---------- PROVIDED INFORMATION ----------

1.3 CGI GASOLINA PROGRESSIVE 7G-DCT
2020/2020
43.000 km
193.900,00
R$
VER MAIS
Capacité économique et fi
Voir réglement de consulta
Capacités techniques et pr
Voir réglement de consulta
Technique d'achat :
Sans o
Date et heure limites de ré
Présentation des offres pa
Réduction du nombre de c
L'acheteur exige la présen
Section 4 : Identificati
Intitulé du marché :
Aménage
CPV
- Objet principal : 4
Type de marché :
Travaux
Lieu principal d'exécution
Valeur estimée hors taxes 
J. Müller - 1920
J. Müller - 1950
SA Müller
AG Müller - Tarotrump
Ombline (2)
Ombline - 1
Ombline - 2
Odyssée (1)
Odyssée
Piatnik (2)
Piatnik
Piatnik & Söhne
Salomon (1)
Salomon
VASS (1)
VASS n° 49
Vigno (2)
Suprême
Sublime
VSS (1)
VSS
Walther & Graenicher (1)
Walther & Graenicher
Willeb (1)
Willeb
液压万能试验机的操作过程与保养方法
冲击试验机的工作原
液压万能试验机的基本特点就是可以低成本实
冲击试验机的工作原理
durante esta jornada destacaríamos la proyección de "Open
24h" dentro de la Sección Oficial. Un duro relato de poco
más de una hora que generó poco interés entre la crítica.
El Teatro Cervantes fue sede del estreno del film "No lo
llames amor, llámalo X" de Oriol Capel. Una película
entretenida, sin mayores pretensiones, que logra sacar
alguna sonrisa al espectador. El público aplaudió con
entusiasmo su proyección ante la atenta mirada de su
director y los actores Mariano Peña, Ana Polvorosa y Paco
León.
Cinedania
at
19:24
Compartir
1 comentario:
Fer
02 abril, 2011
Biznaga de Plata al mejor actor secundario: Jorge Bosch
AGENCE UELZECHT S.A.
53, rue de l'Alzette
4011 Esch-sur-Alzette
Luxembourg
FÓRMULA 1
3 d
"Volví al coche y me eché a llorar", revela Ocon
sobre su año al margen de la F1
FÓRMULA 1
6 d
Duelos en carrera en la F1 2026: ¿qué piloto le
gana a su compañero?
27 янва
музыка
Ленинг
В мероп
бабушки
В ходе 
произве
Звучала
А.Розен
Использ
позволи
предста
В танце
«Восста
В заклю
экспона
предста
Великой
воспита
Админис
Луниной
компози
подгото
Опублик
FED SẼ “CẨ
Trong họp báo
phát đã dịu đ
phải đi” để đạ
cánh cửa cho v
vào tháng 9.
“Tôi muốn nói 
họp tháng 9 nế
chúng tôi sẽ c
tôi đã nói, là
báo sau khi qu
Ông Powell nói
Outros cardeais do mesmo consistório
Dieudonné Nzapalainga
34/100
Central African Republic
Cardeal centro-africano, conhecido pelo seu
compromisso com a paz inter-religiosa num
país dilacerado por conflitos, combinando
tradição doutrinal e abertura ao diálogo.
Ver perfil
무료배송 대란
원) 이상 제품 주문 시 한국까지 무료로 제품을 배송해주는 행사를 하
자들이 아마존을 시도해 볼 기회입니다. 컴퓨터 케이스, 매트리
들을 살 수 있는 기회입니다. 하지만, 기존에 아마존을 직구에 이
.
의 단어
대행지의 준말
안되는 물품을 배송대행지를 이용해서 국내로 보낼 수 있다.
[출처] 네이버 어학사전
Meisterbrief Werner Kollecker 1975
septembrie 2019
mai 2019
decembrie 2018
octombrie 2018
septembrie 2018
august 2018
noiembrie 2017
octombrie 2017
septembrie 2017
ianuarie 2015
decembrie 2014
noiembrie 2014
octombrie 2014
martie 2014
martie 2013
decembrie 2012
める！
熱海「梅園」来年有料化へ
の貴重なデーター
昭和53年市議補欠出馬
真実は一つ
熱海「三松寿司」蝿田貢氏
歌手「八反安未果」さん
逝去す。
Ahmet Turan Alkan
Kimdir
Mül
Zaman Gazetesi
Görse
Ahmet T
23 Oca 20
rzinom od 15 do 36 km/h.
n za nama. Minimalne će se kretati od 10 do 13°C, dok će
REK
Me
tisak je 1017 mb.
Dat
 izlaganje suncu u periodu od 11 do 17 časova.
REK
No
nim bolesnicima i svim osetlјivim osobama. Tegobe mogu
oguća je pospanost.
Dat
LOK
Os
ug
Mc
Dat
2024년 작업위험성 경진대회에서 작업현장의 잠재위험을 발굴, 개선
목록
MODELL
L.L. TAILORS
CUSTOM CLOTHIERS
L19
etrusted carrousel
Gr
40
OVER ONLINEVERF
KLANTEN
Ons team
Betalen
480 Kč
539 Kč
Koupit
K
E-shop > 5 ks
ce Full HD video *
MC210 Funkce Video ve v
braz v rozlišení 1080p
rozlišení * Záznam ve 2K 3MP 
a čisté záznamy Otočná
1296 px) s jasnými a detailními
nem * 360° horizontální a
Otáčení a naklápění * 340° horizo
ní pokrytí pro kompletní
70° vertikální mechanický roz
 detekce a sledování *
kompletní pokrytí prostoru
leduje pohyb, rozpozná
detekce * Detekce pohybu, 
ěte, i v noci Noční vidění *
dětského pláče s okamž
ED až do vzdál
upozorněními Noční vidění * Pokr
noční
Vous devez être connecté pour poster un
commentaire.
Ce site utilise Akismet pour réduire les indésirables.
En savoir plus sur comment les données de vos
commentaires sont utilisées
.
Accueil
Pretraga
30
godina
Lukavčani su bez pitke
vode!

----------

* **PROBLEM DETAILS**
Update the records by changing each "Müller" to "Mueller", leaving every other word untouched.

* **REPLY**
1.3 CGI GASOLINA PROGRESSIVE 7G-DCT
2020/2020
43.000 km
193.900,00
R$
VER MAIS
Capacité économique et fi
Voir réglement de consulta
Capacités techniques et pr
Voir réglement de consulta
Technique d'achat :
Sans o
Date et heure limites de ré
Présentation des offres pa
Réduction du nombre de c
L'acheteur exige la présen
Section 4 : Identificati
Intitulé du marché :
Aménage
CPV
- Objet principal : 4
Type de marché :
Travaux
Lieu principal d'exécution
Valeur estimée hors taxes 
J. Mueller - 1920
J. Mueller - 1950
SA Mueller
AG Mueller - Tarotrump
Ombline (2)
Ombline - 1
Ombline - 2
Odyssée (1)
Odyssée
Piatnik (2)
Piatnik
Piatnik & Söhne
Salomon (1)
Salomon
VASS (1)
VASS n° 49
Vigno (2)
Suprême
Sublime
VSS (1)
VSS
Walther & Graenicher (1)
Walther & Graenicher
Willeb (1)
Willeb
液压万能试验机的操作过程与保养方法
冲击试验机的工作原
液压万能试验机的基本特点就是可以低成本实
冲击试验机的工作原理
durante esta jornada destacaríamos la proyección de "Open
24h" dentro de la Sección Oficial. Un duro relato de poco
más de una hora que generó poco interés entre la crítica.
El Teatro Cervantes fue sede del estreno del film "No lo
llames amor, llámalo X" de Oriol Capel. Una película
entretenida, sin mayores pretensiones, que logra sacar
alguna sonrisa al espectador. El público aplaudió con
entusiasmo su proyección ante la atenta mirada de su
director y los actores Mariano Peña, Ana Polvorosa y Paco
León.
Cinedania
at
19:24
Compartir
1 comentario:
Fer
02 abril, 2011
Biznaga de Plata al mejor actor secundario: Jorge Bosch
AGENCE UELZECHT S.A.
53, rue de l'Alzette
4011 Esch-sur-Alzette
Luxembourg
FÓRMULA 1
3 d
"Volví al coche y me eché a llorar", revela Ocon
sobre su año al margen de la F1
FÓRMULA 1
6 d
Duelos en carrera en la F1 2026: ¿qué piloto le
gana a su compañero?
27 янва
музыка
Ленинг
В мероп
бабушки
В ходе 
произве
Звучала
А.Розен
Использ
позволи
предста
В танце
«Восста
В заклю
экспона
предста
Великой
воспита
Админис
Луниной
компози
подгото
Опублик
FED SẼ “CẨ
Trong họp báo
phát đã dịu đ
phải đi” để đạ
cánh cửa cho v
vào tháng 9.
“Tôi muốn nói 
họp tháng 9 nế
chúng tôi sẽ c
tôi đã nói, là
báo sau khi qu
Ông Powell nói
Outros cardeais do mesmo consistório
Dieudonné Nzapalainga
34/100
Central African Republic
Cardeal centro-africano, conhecido pelo seu
compromisso com a paz inter-religiosa num
país dilacerado por conflitos, combinando
tradição doutrinal e abertura ao diálogo.
Ver perfil
무료배송 대란
원) 이상 제품 주문 시 한국까지 무료로 제품을 배송해주는 행사를 하
자들이 아마존을 시도해 볼 기회입니다. 컴퓨터 케이스, 매트리
들을 살 수 있는 기회입니다. 하지만, 기존에 아마존을 직구에 이
.
의 단어
대행지의 준말
안되는 물품을 배송대행지를 이용해서 국내로 보낼 수 있다.
[출처] 네이버 어학사전
Meisterbrief Werner Kollecker 1975
septembrie 2019
mai 2019
decembrie 2018
octombrie 2018
septembrie 2018
august 2018
noiembrie 2017
octombrie 2017
septembrie 2017
ianuarie 2015
decembrie 2014
noiembrie 2014
octombrie 2014
martie 2014
martie 2013
decembrie 2012
める！
熱海「梅園」来年有料化へ
の貴重なデーター
昭和53年市議補欠出馬
真実は一つ
熱海「三松寿司」蝿田貢氏
歌手「八反安未果」さん
逝去す。
Ahmet Turan Alkan
Kimdir
Mül
Zaman Gazetesi
Görse
Ahmet T
23 Oca 20
rzinom od 15 do 36 km/h.
n za nama. Minimalne će se kretati od 10 do 13°C, dok će
REK
Me
tisak je 1017 mb.
Dat
 izlaganje suncu u periodu od 11 do 17 časova.
REK
No
nim bolesnicima i svim osetlјivim osobama. Tegobe mogu
oguća je pospanost.
Dat
LOK
Os
ug
Mc
Dat
2024년 작업위험성 경진대회에서 작업현장의 잠재위험을 발굴, 개선
목록
MODELL
L.L. TAILORS
CUSTOM CLOTHIERS
L19
etrusted carrousel
Gr
40
OVER ONLINEVERF
KLANTEN
Ons team
Betalen
480 Kč
539 Kč
Koupit
K
E-shop > 5 ks
ce Full HD video *
MC210 Funkce Video ve v
braz v rozlišení 1080p
rozlišení * Záznam ve 2K 3MP 
a čisté záznamy Otočná
1296 px) s jasnými a detailními
nem * 360° horizontální a
Otáčení a naklápění * 340° horizo
ní pokrytí pro kompletní
70° vertikální mechanický roz
 detekce a sledování *
kompletní pokrytí prostoru
leduje pohyb, rozpozná
detekce * Detekce pohybu, 
ěte, i v noci Noční vidění *
dětského pláče s okamž
ED až do vzdál
upozorněními Noční vidění * Pokr
noční
Vous devez être connecté pour poster un
commentaire.
Ce site utilise Akismet pour réduire les indésirables.
En savoir plus sur comment les données de vos
commentaires sont utilisées
.
Accueil
Pretraga
30
godina
Lukavčani su bez pitke
vode!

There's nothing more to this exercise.